DIRECTIONS
Read the data that follows. Then repeat it exactly.

Stored data entries:
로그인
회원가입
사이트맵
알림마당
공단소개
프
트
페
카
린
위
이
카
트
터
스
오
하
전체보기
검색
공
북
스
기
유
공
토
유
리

COMPLETED EXERCISE
로그인
회원가입
사이트맵
알림마당
공단소개
프
트
페
카
린
위
이
카
트
터
스
오
하
전체보기
검색
공
북
스
기
유
공
토
유
리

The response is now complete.